De San Juan para el mundo

-Montar Pagliacci en San Juan, con un elenco internacional, le da un peso particular. ¿Cómo viviste ese encuentro?
—San Juan tiene algo que no se aprende: una intensidad emocional directa. Aquí el público no disimula; recibe, escucha, reacciona. Y el elenco —Verónica Cangemi, Roberto Saccá, Mario Cassi, Hernán Iturralde, Joaquín Cangemi— encarna esa entrega. Marcelo Ayub, con la Orquesta de la Universidad de San Juan, ha logrado una lectura musical que respira con la escena. Cuando algo así sucede, el teatro deja de ser un edificio y se convierte en un organismo vivo.

—Decís que tu Nápoles podría ser cualquier país. ¿Esa universalidad es la razón por la que esta producción parece destinada al mundo?
—Creo que sí. Porque Pagliacci no es una anécdota local; es un espejo. Y un espejo puede viajar. La historia del payaso que no puede sostener su máscara es universal. La memoria de un pueblo al borde del desastre es universal. Y el deseo de seguir viviendo —aun cuando el mundo se desmorona— también lo es.
San Juan ha ofrecido un hogar para esta memoria, y desde aquí puede irradiar hacia donde el teatro la quiera llevar. Lo conmovedor es que este estreno mundial demuestra que el arte se nutre del lugar donde nace, pero no está condenado a quedarse allí. Como las imágenes que recordamos, viaja, se transforma, respira en otros cuerpos.

—Entonces, Eugenio… ¿el teatro es, al fin y al cabo, una forma de recordar?
De recordar y de volver a mirar. Porque el recuerdo no es algo quieto; es una materia que se mueve, que nos atraviesa. Pagliacci es un espejo que devuelve lo que fuimos, lo que somos y lo que tememos ser. Y mientras ese espejo exista, mientras sigamos diciendo “somos de la época del recuerdo”, el teatro seguirá teniendo sentido.

—Si tuvieras que definir el espíritu de esta producción en una sola frase…

Diría que el arte no debe pedir permiso. Debe existir, irrumpir, incomodar cuando haga falta, consolar cuando sea necesario. Pagliacci es eso: un espejo que no nos deja mentirnos.

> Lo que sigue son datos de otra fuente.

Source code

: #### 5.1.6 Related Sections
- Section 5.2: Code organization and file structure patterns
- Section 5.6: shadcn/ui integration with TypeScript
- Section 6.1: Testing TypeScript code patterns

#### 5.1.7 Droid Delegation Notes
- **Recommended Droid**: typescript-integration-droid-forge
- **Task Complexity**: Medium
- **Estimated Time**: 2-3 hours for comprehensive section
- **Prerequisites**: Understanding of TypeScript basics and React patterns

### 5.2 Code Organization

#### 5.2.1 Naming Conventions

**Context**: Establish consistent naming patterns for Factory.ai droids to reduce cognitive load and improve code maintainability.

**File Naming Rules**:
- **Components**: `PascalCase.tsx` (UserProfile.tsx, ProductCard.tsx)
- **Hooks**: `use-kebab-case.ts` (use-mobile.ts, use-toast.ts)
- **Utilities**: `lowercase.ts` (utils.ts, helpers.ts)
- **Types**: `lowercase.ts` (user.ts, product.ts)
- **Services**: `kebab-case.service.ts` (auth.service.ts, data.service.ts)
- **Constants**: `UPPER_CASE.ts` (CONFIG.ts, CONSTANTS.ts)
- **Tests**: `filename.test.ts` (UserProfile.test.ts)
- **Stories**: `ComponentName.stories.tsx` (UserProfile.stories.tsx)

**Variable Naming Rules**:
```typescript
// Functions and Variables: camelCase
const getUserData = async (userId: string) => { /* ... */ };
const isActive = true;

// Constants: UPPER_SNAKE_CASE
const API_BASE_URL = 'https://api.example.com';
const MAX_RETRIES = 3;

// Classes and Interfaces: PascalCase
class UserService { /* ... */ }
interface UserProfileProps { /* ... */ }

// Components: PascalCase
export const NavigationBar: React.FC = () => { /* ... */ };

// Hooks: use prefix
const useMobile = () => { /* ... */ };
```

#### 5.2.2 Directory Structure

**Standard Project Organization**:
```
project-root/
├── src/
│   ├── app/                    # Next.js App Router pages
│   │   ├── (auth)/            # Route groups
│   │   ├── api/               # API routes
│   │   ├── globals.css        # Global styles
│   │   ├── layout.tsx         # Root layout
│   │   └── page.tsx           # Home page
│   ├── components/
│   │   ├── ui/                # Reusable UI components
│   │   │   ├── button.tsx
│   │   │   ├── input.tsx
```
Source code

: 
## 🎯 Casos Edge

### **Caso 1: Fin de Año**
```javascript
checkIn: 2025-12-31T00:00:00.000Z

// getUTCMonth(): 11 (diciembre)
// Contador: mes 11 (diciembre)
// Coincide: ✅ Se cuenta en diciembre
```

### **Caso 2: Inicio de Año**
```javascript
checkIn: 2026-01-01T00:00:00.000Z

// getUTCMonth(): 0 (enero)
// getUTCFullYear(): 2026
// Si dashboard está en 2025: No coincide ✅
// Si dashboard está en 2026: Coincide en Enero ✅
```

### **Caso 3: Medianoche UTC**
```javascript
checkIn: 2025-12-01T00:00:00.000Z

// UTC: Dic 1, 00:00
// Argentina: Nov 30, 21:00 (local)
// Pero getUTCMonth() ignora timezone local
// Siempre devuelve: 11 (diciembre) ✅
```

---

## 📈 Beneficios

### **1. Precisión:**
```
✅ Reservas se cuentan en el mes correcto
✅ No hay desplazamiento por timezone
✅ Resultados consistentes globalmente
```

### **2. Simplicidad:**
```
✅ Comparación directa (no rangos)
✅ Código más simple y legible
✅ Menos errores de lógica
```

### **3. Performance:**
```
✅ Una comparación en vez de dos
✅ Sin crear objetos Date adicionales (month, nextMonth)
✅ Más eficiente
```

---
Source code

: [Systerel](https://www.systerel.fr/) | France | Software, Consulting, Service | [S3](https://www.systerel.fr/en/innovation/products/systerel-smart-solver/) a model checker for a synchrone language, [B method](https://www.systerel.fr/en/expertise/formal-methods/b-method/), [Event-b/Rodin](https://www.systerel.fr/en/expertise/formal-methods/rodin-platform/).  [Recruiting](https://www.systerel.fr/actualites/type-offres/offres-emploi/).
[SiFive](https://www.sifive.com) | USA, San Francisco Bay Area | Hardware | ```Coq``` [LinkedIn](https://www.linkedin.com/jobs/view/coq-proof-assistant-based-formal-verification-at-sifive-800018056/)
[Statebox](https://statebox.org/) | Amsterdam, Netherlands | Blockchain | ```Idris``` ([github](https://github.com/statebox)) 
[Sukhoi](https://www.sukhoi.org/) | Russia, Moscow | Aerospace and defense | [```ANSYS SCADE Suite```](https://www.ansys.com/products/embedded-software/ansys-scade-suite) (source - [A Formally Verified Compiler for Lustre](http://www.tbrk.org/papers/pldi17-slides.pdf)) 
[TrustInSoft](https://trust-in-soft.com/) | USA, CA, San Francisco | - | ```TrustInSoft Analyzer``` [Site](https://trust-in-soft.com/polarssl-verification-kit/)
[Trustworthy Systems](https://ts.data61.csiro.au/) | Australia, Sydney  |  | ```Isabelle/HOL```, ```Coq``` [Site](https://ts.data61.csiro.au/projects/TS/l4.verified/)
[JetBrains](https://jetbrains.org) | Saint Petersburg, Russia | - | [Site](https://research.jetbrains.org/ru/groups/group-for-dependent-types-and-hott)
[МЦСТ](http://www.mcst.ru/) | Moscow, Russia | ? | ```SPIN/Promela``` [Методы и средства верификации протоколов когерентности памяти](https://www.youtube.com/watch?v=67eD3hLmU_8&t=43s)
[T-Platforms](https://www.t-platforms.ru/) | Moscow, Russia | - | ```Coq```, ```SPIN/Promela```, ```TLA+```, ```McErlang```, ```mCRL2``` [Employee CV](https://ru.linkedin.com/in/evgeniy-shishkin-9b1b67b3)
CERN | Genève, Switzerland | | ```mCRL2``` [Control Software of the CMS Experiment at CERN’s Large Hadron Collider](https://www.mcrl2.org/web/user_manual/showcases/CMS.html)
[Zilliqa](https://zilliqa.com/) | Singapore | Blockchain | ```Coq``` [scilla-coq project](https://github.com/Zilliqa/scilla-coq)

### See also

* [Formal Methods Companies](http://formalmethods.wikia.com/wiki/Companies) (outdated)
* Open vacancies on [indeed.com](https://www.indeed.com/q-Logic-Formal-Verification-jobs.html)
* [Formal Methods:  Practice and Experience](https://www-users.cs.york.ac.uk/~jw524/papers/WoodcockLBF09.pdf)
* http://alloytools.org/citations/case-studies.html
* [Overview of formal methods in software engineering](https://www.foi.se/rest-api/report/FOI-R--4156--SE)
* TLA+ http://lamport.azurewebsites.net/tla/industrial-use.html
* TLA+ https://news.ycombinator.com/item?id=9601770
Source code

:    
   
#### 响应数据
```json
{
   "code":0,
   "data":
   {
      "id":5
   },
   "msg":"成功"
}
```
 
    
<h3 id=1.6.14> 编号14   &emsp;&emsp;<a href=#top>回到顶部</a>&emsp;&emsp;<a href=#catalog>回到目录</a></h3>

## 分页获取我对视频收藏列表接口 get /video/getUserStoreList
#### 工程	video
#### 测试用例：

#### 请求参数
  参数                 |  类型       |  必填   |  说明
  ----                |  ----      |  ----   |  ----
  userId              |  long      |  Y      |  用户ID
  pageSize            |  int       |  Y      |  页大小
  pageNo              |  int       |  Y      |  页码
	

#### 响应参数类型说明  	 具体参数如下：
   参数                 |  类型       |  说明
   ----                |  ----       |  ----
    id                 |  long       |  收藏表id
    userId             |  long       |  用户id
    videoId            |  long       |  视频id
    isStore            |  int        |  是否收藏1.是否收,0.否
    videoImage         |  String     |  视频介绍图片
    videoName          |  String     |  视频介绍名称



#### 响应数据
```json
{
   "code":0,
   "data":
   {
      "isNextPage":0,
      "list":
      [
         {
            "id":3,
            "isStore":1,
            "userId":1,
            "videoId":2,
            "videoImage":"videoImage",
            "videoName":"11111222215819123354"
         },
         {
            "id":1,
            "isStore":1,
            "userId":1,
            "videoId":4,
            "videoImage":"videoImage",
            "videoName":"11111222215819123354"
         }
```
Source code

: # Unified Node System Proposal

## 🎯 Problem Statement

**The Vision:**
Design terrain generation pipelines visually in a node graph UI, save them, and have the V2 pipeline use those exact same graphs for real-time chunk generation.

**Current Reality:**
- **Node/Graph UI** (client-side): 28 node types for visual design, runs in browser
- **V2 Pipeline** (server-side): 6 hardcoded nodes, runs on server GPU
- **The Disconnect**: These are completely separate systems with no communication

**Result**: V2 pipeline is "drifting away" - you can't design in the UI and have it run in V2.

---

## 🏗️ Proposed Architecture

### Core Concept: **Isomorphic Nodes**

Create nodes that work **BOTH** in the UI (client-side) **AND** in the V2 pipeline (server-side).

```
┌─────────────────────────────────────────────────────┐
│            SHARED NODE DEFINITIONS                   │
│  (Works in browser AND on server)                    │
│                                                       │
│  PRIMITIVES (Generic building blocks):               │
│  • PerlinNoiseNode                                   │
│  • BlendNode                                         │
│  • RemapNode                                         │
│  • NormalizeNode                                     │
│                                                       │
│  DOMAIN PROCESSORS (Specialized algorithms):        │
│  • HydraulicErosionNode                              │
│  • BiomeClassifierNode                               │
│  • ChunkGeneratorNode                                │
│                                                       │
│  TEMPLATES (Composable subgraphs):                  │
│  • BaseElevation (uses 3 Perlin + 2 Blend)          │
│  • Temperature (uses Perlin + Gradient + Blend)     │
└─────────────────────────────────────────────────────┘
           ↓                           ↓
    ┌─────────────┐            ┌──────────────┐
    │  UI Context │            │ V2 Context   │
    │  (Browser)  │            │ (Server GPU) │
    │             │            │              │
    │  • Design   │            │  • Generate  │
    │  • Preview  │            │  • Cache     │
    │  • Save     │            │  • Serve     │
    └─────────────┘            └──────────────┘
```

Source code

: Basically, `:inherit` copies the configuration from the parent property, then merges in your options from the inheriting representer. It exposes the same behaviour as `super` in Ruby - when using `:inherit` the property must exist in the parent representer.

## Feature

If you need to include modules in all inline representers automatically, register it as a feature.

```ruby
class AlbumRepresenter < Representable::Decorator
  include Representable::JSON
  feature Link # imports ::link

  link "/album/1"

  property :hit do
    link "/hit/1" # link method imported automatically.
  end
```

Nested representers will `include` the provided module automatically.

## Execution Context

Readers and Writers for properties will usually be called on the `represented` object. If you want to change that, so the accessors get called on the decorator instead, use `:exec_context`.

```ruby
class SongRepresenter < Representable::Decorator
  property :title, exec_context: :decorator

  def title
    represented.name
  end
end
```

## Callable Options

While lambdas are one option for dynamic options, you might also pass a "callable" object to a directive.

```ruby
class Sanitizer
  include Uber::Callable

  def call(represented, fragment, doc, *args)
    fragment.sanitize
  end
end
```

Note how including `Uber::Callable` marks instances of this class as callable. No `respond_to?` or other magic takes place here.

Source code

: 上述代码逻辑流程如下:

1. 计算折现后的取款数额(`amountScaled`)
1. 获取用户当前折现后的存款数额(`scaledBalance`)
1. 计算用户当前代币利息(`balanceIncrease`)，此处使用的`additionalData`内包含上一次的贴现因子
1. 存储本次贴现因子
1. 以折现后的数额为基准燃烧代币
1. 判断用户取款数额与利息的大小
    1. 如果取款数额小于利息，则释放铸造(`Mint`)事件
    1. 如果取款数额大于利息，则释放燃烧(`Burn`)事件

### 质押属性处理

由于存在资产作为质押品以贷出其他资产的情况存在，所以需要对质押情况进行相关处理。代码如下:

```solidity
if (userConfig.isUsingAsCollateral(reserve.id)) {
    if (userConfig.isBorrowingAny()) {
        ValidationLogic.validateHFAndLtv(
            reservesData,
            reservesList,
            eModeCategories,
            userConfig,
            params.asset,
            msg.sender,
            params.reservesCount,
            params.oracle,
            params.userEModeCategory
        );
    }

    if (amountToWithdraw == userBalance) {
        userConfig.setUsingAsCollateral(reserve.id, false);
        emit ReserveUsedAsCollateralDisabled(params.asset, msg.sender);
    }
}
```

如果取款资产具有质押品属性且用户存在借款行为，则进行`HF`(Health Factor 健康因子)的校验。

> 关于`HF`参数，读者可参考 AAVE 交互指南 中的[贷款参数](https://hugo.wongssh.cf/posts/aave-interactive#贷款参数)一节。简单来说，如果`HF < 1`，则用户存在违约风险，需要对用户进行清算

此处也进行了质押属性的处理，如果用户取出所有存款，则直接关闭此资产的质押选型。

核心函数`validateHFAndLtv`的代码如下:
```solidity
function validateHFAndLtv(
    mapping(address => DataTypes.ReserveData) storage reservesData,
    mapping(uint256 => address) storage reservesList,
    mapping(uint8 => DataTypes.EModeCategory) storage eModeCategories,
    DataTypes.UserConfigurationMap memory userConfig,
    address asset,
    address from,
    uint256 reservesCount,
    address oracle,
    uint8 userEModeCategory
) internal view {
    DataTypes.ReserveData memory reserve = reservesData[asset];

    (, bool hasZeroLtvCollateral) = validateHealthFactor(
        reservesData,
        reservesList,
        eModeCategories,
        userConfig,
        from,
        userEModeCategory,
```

Foto gentileza: @dani.ordonez (Prensa Teatro del Bicentenario, San Juan)

La conversación termina con la sensación de que Zanetti no responde: revela.
Su Pagliacci en San Juan —con esa tela blanca que respira, ese eco de cine ruso, esa política que subyace, ese dolor en claroscuro— parece una extensión de su memoria.

Un adulto inmenso, sí, pero también un niño que aún mira el mundo como si fuera un set de filmación infinito.

Y acaso por eso su obra no recuerda el pasado: lo enciende.